### What the task requires
Copy the material from the line containing "Publikujemy małą zajawkę sesji zdjęciowej" through the line containing "мужчин, предпочитающих такую", swapping "Print" for "Drucken" and keeping every other part the same.
------
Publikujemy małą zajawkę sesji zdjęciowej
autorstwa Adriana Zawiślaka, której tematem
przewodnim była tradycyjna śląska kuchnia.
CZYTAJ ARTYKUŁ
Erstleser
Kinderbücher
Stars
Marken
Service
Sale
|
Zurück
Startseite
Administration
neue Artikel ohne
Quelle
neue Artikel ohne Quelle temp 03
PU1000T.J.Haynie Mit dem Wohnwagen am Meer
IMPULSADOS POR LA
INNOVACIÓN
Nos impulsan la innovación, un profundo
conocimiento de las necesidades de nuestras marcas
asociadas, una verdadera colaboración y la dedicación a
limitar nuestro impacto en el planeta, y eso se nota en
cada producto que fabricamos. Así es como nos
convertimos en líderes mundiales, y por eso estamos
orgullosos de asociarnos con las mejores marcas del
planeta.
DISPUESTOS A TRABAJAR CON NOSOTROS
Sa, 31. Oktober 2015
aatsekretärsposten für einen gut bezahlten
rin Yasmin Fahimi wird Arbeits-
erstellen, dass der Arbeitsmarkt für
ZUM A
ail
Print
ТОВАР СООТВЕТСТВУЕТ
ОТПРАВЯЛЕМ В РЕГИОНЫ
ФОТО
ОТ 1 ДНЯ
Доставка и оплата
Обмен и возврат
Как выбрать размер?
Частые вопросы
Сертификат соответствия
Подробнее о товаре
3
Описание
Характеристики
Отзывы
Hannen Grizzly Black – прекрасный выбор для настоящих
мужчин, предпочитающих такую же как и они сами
------
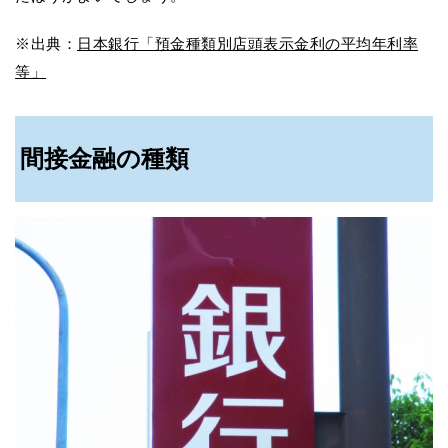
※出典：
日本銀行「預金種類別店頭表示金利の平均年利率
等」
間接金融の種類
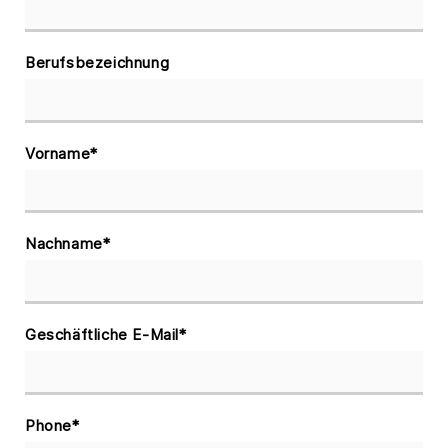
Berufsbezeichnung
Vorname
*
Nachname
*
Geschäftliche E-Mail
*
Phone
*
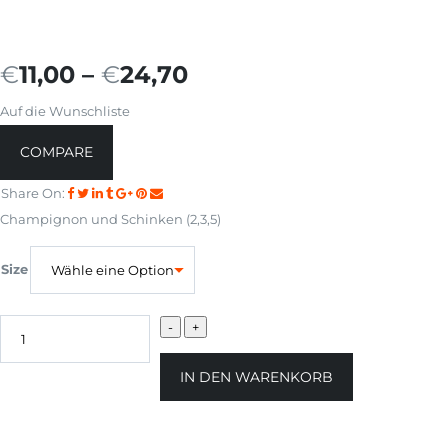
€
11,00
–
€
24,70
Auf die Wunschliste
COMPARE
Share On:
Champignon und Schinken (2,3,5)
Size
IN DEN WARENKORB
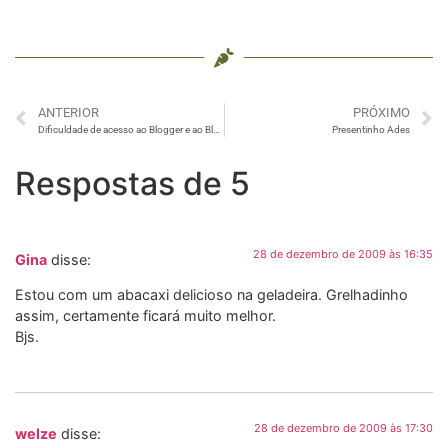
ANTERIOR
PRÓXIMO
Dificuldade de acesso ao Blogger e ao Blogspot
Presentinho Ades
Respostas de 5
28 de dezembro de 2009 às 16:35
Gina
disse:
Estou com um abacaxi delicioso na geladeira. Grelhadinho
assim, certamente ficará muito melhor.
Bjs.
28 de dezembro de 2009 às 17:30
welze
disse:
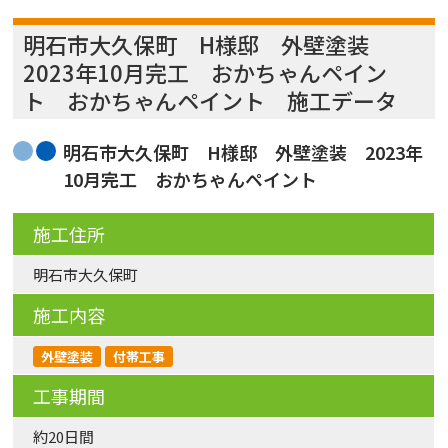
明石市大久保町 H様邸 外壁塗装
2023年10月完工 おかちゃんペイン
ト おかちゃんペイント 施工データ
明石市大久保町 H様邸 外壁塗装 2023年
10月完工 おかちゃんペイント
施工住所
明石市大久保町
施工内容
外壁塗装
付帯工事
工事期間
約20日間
------
### Answer section
Publikujemy małą zajawkę sesji zdjęciowej
autorstwa Adriana Zawiślaka, której tematem
przewodnim była tradycyjna śląska kuchnia.
CZYTAJ ARTYKUŁ
Erstleser
Kinderbücher
Stars
Marken
Service
Sale
|
Zurück
Startseite
Administration
neue Artikel ohne
Quelle
neue Artikel ohne Quelle temp 03
PU1000T.J.Haynie Mit dem Wohnwagen am Meer
IMPULSADOS POR LA
INNOVACIÓN
Nos impulsan la innovación, un profundo
conocimiento de las necesidades de nuestras marcas
asociadas, una verdadera colaboración y la dedicación a
limitar nuestro impacto en el planeta, y eso se nota en
cada producto que fabricamos. Así es como nos
convertimos en líderes mundiales, y por eso estamos
orgullosos de asociarnos con las mejores marcas del
planeta.
DISPUESTOS A TRABAJAR CON NOSOTROS
Sa, 31. Oktober 2015
aatsekretärsposten für einen gut bezahlten
rin Yasmin Fahimi wird Arbeits-
erstellen, dass der Arbeitsmarkt für
ZUM A
ail
Drucken
ТОВАР СООТВЕТСТВУЕТ
ОТПРАВЯЛЕМ В РЕГИОНЫ
ФОТО
ОТ 1 ДНЯ
Доставка и оплата
Обмен и возврат
Как выбрать размер?
Частые вопросы
Сертификат соответствия
Подробнее о товаре
3
Описание
Характеристики
Отзывы
Hannen Grizzly Black – прекрасный выбор для настоящих
мужчин, предпочитающих такую же как и они сами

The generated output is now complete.